* [INSTRUCTIONS TO FOLLOW]: Reproduce the lines from the one holding "Biometric Security. Main products include" through the one holding "are widely deployed", inclusive, switching "merchants" to "retailers" and leaving everything else unchanged.

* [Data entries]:

++++++++++++++++++++

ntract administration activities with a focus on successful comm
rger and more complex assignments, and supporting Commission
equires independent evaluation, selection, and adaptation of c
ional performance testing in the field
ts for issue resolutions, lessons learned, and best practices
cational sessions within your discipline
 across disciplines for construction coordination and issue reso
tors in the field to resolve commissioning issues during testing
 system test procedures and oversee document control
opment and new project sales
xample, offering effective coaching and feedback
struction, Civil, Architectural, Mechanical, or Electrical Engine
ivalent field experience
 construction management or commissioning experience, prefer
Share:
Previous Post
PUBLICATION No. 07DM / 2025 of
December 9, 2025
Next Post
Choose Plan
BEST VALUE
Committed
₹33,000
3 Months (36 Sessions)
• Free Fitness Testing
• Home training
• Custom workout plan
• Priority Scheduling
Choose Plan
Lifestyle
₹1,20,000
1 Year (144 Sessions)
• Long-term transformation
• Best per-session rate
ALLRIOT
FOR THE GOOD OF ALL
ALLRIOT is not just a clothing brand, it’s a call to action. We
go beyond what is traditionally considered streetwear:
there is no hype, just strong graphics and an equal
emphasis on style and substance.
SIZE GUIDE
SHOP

++++++++++++++++++++

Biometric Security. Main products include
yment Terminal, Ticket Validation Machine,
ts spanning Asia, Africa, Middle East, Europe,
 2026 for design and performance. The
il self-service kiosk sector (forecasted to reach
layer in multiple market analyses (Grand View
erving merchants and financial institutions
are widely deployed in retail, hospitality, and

++++++++++++++++++++

* [WORKED SOLUTION]:
Biometric Security. Main products include
yment Terminal, Ticket Validation Machine,
ts spanning Asia, Africa, Middle East, Europe,
 2026 for design and performance. The
il self-service kiosk sector (forecasted to reach
layer in multiple market analyses (Grand View
erving retailers and financial institutions
are widely deployed in retail, hospitality, and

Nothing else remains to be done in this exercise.